Beauty can blossom from some of the most unexpected places, and there might not be anywhere more unexpected than Twitter. But that’s exactly where the online library of Black designers, Black-owned brands, and marketplace called Black Fashion Fair originated, with a thread from Antoine Gregory back in 2016.
This pivotal Twitter thread represents a list of roughly 60 “Black Designers You Should Know” curated by Gregory, the Brand Director of the clothing line Theophilio, stylist, and consultant. These humble beginnings on Twitter served as the seed for what he would create with Black Fashion Fair. Gregory was motivated by the lack of a curriculum devoted to Black designers at the Fashion Institute of Technology, where he was a student at the time. He set out to fill this void with Black Fashion Fair by hosting community events, creating education opportunities, and building partnerships with the likes of the Brooklyn Sewing Academy.
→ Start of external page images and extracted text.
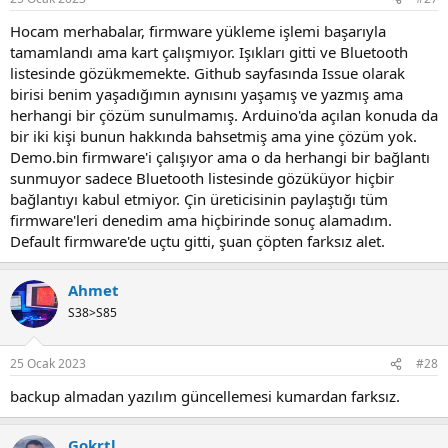
s
:
Hocam merhabalar, firmware yükleme işlemi başarıyla
tamamlandı ama kart çalışmıyor. Işıkları gitti ve Bluetooth
listesinde gözükmemekte. Github sayfasında Issue olarak
birisi benim yaşadığımın aynısını yaşamış ve yazmış ama
herhangi bir çözüm sunulmamış. Arduino'da açılan konuda da
bir iki kişi bunun hakkında bahsetmiş ama yine çözüm yok.
Demo.bin firmware'i çalışıyor ama o da herhangi bir bağlantı
sunmuyor sadece Bluetooth listesinde gözüküyor hiçbir
bağlantıyı kabul etmiyor. Çin üreticisinin paylaştığı tüm
firmware'leri denedim ama hiçbirinde sonuç alamadım.
Default firmware'de uçtu gitti, şuan çöpten farksız alet.
Ahmet
S38>S85
25 Ocak 2023
#28
backup almadan yazılım güncellemesi kumardan farksız.
Gokrtl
Now, Gregory has created Black Fashion Fair’s first-ever print publication, which was released earlier this month ahead of New York Fashion Week. The debut issue, entitled “Volume 0: SEEN,” is replete with 200 pages of essays, interviews, and photographs that explore the Black influence on fashion and serves as a historic collection of global fashion imagery from both emerging and established talents.
The book comes in three different photographic covers, each depicting the work of Black creatives. Cover one features an image of model Aleya Ali wearing New York-based clothing line Pyer Moss by Kerby Jean-Raymond, with photography by duo Ahmad Barber and Donté Maurice of AB+DM. Cover two features model Joan Smalls wearing Theophilio by Edvin Thompson taken by Quil Lemons. Finally, cover three features a photograph of model Maria Borges wearing the LA-based luxury women’s label Sergio Hudson and is once again taken by AB+DM.
This first issue was made available to the public on February 7th, released on Black Fashion Fair’s website and at Iconic Magazines in Manhattan. While the issue has already sold out, I think it’s safe to say the next volume is in the works.